Filter the records for lines holding the string "knee".

- **Data for this task**
+++

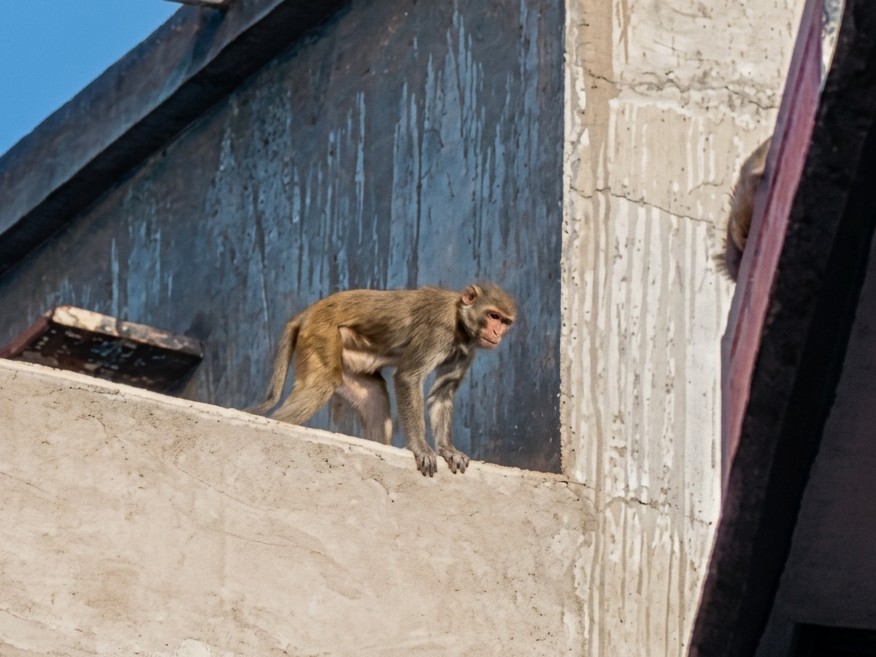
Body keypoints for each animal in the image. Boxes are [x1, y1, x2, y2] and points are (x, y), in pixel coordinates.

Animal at [249, 283, 517, 477]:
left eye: (504, 321)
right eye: (493, 315)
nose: (497, 333)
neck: (460, 321)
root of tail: (309, 312)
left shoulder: (465, 351)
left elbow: (442, 393)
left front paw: (448, 450)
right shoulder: (438, 331)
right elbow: (408, 377)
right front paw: (420, 447)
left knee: (374, 396)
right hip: (321, 336)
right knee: (320, 386)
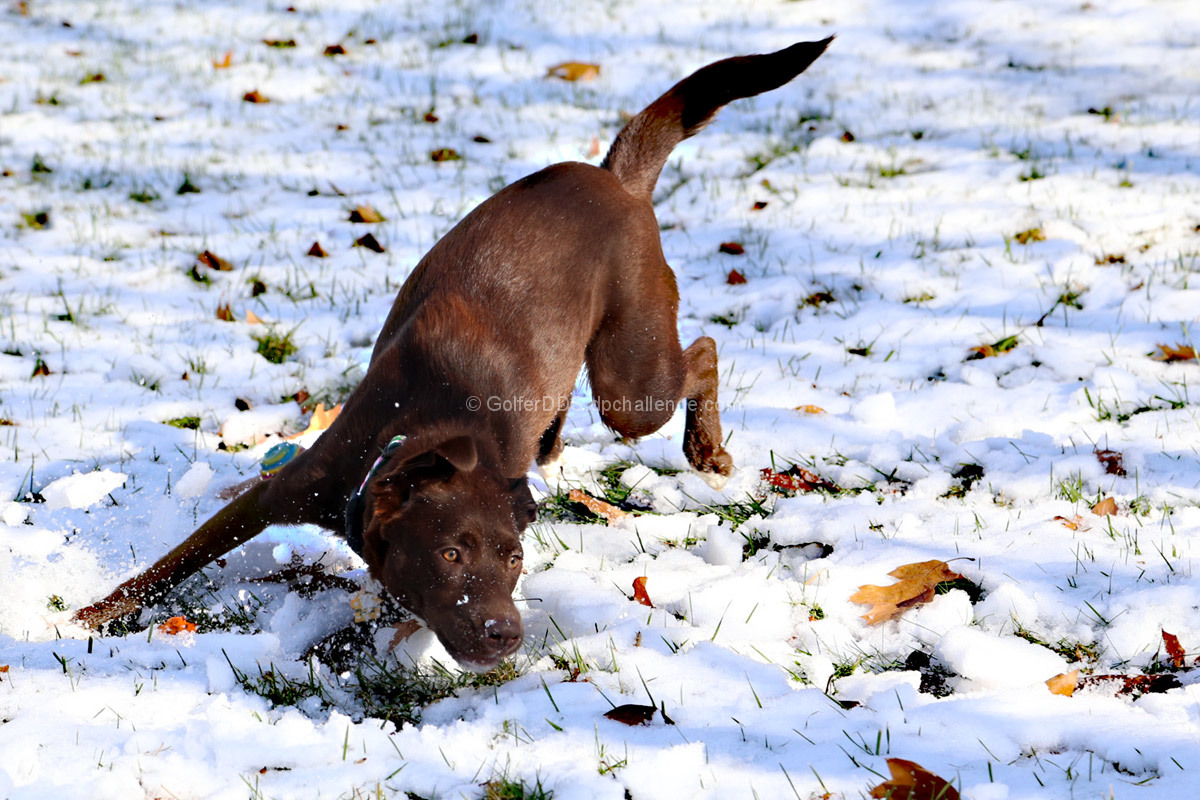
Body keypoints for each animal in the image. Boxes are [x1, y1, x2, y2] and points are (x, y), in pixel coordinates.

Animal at [70, 40, 830, 671]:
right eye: (450, 553)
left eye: (515, 558)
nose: (506, 634)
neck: (434, 427)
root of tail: (615, 178)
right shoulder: (286, 488)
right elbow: (174, 561)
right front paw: (88, 615)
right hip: (623, 382)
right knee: (675, 361)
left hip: (628, 379)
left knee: (702, 350)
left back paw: (706, 448)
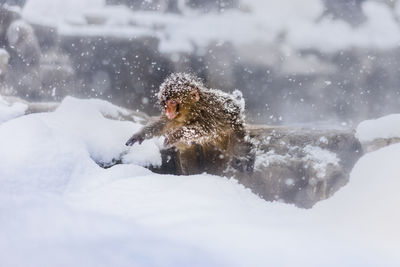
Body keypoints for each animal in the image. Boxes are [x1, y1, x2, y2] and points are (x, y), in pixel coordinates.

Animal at [126, 73, 255, 176]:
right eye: (166, 103)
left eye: (173, 102)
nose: (168, 111)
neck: (194, 110)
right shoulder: (176, 118)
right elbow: (164, 123)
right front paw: (140, 135)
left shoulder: (211, 111)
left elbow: (207, 128)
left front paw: (175, 136)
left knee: (238, 142)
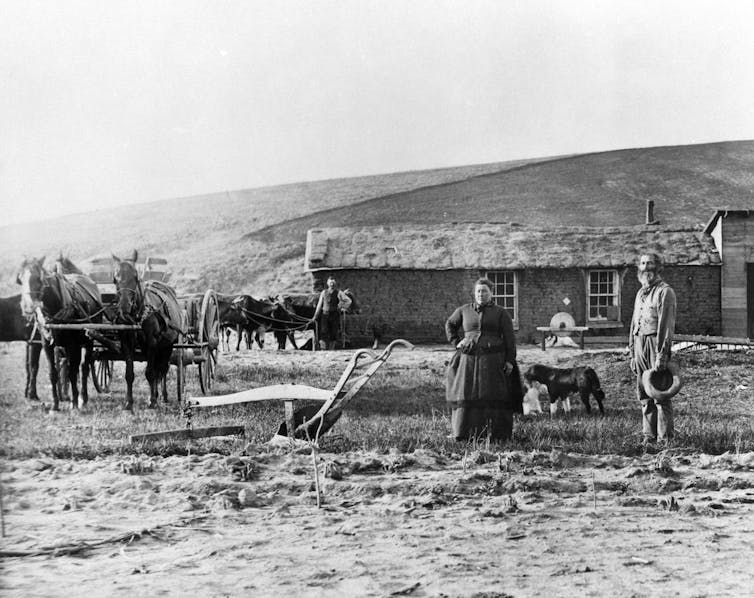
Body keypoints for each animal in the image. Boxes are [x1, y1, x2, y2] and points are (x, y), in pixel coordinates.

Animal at [16, 255, 103, 410]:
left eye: (38, 278)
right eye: (20, 279)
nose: (27, 307)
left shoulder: (73, 345)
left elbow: (73, 372)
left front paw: (74, 403)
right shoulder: (47, 344)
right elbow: (54, 373)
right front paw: (55, 404)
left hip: (89, 340)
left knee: (84, 366)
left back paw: (83, 397)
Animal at [111, 253, 182, 412]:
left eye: (136, 276)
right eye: (115, 278)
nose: (124, 306)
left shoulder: (152, 343)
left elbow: (150, 373)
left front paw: (152, 401)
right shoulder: (127, 343)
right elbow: (129, 373)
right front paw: (128, 402)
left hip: (168, 345)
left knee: (162, 369)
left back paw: (163, 396)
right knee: (157, 369)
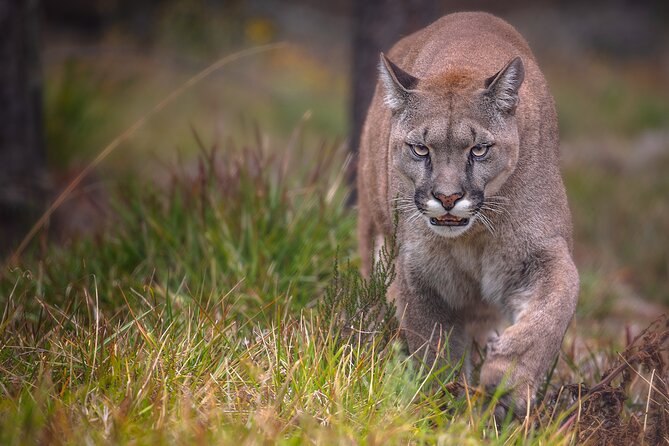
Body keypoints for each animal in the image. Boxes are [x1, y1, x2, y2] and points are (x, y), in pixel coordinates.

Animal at [354, 12, 580, 416]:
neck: (472, 237)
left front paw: (506, 381)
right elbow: (435, 348)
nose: (447, 197)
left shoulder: (541, 252)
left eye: (478, 149)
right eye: (420, 148)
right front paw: (442, 407)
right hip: (372, 232)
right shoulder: (419, 273)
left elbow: (553, 311)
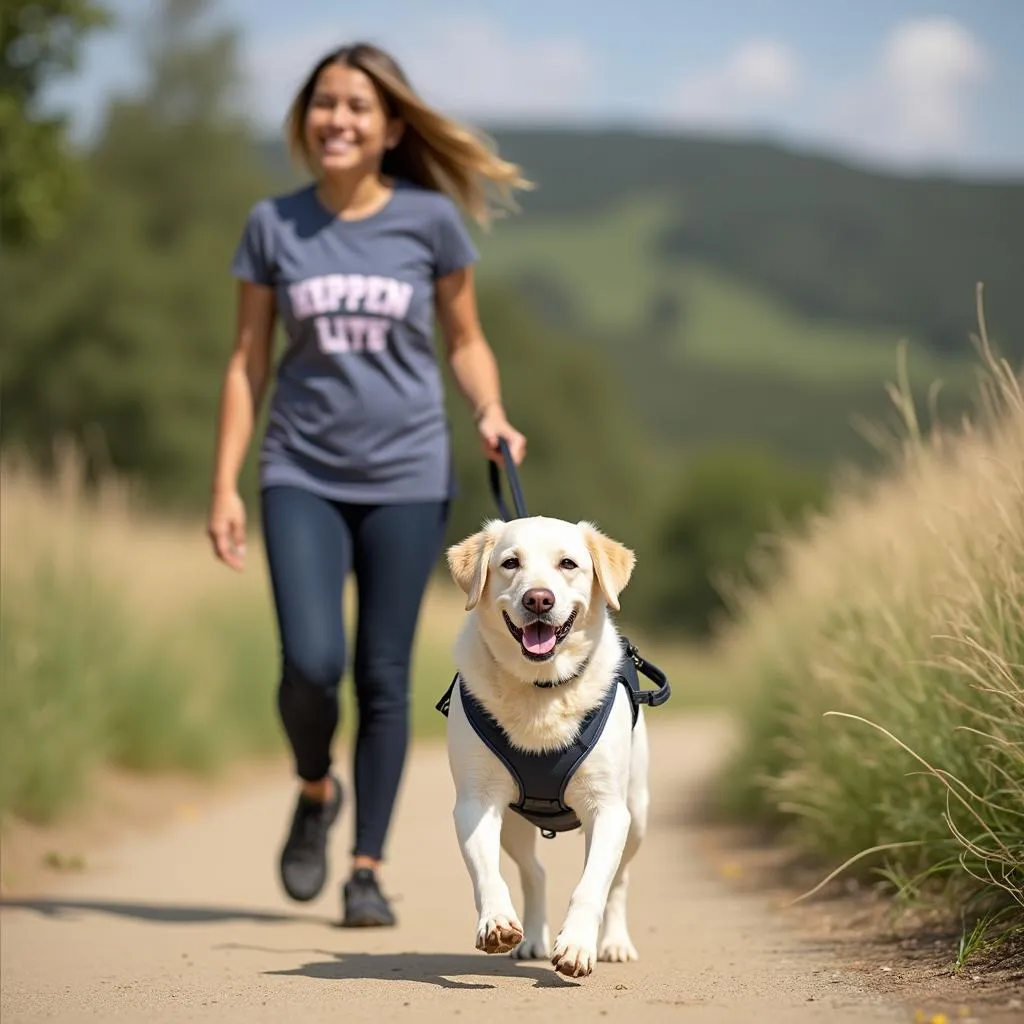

+++

- **The answer**
left knee: (374, 396)
right knee: (320, 386)
right knee: (675, 361)
left knee: (702, 350)
left knee: (238, 142)
left knee: (84, 366)
left knee: (162, 369)
right knee: (157, 369)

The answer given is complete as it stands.